Excerpted data:
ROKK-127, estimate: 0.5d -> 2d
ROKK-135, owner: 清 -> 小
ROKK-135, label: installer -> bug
...
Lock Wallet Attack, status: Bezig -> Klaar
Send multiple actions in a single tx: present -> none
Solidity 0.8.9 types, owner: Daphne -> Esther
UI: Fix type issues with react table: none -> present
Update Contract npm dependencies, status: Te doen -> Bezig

Required action: From the data, list each line in which the string "owner" appears.

Result of this task:
ROKK-135, owner: 清 -> 小
Solidity 0.8.9 types, owner: Daphne -> Esther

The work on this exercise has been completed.